Did you know that the organizational chart for the federal government is the only one you’ll ever see that doesn’t have a person or group of people in the top box? Instead, the three branches of government, including President Donald Trump’s executive branch, sit equidistant from each other on a horizontal row below the top box. And inside the top box is the Constitution.
When a federal employee sent me the org chart during the 2016 campaign, I thought of it mostly as a piece of quirky trivia — hey, look, nobody’s in charge! But I’ve thought about that chart again and again in the last week as people in the federal government have either joined forces with the White House or acted out against it in ways we’ve never seen before.
This week Politico reported that two staffers on the House Judiciary Committee had signed nondisclosure agreements with the Trump transition team and worked on the executive order on immigration without informing House leadership or even their own boss what was in the order. It made me wonder if that was even legal, let alone a fireable offense. Whether or not to fire the staffers is up to Chairman Bob Goodlatte, who doesn’t seem overly upset about the arrangement. He said he knew they were working with the transition, but did not say if he knew what was written or that the staffers signed NDAs.
Employment lawyers I spoke with told me that as president, Trump cannot legally ask any federal employee to sign an NDA anymore, although they’re always bound to keep classified and personal information private.
But when congressional staffers secretly work for the executive transition and sign a contract not to tell members of the legislative branch what they’re doing, it begs the question of whom congressional staff and even members of Congress are going to be working for over the next four years — their voters, their constituents, their party or their Constitution?
The same questions hold for staff and members when it comes to working for or against the president’s agenda — who are you working for when you block a nominee or filibuster a Supreme Court pick? Who are you working for when you give a nominee a pass or look the other way in matters of oversight? Advocacy groups and donors are exerting more pressure than ever on lawmakers right now, but they don’t show up anywhere on the org chart when it comes to whom Capitol Hill works for.
That tension — between people’s loyalties, their politics, and their responsibilities — won’t be limited to Capitol Hill during this administration and the answers won’t be clear-cut.
When acting Attorney General Sally Yates announced last Monday that she had instructed lawyers at the Department of Justice not to enforce President Trump’s executive order, the president quickly fired her. Employment lawyers I spoke to said that Trump was well within his right to do that, since Ms. Yates was a political appointee. Unlike civil service employees, Yates and anyone else appointed by a president serves at the pleasure of the president, no matter who that is. They can be fired for a good reason or for no reason at all.

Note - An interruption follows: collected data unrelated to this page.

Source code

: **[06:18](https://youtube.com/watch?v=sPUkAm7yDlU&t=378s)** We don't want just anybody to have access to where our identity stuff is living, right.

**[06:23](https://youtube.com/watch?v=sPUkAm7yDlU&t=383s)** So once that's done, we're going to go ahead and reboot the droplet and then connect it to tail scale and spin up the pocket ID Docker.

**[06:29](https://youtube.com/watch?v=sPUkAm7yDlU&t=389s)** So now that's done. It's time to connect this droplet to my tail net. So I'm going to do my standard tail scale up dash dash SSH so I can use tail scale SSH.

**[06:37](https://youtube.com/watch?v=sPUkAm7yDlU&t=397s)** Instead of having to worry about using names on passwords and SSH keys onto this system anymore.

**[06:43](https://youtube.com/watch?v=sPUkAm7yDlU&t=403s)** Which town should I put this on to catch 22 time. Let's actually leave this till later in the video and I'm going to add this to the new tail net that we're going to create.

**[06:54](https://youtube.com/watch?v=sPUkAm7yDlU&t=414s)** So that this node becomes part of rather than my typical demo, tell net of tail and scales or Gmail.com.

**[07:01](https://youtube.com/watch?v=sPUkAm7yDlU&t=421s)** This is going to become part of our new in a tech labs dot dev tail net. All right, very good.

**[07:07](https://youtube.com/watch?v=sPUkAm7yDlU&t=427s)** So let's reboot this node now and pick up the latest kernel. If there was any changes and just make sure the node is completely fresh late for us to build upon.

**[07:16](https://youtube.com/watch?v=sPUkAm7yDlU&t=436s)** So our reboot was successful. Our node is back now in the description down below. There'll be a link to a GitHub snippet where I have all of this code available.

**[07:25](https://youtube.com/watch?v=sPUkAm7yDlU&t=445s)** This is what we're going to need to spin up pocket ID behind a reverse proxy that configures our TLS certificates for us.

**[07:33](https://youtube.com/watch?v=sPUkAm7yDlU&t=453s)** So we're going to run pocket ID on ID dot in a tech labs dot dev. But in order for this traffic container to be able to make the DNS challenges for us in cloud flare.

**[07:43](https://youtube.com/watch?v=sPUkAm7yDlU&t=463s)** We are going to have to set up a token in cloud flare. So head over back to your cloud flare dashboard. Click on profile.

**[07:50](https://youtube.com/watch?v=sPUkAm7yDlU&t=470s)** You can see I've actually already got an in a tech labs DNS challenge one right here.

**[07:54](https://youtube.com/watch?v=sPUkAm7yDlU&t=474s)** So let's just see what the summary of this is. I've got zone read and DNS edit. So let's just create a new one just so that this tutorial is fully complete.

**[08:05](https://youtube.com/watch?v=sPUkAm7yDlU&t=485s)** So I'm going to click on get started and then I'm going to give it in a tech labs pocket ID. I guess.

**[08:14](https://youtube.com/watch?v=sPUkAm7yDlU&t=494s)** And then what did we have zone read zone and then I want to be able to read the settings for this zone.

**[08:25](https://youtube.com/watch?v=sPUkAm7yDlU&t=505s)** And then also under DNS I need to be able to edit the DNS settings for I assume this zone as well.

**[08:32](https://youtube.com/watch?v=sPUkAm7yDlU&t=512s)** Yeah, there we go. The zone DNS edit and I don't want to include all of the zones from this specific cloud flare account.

But civil servants are a different story. When nearly 1,000 State Department employees signed a dissent channel to object to the president’s executive order, White House Press Secretary Sean Spicer lashed out at the employees and said they should either “get with the program or go.” That advice certainly holds for political appointees, but it wasn’t true for State Department career personnel, who have such channels specifically to give them a way to dissent from the president. In fact, all career civil service employees have significant protections to ensure that a person is not fired for their politics or political statements.
Whether or not they voted for the president is beside the point as long as the federal employees are performing their jobs properly. But whether they really want to spend their days working for an administration they don’t support is probably a question they should ask themselves.
State governments often have their electorate at the top of the chart. Companies may have the CEO or the board of directors.
But the chart distributed to federal employees to illustrate their role in the sprawling organization reports to no person, no boss, no board of trustees or political party. Instead it ties up neatly at the top underneath the document that Americans agreed to more than 200 years ago as their means of self-government.
The president swears an oath to uphold the Constitution and so do members of Congress. And so does every federal employee — a decision made by President Abraham Lincoln in the 1860s to make it abundantly clear where government workers’ loyalties must lie — not with a person, an idea, a movement, or even with him, the president.
Ultimately, he — and they — were responsible to the Constitution. And nothing has changed.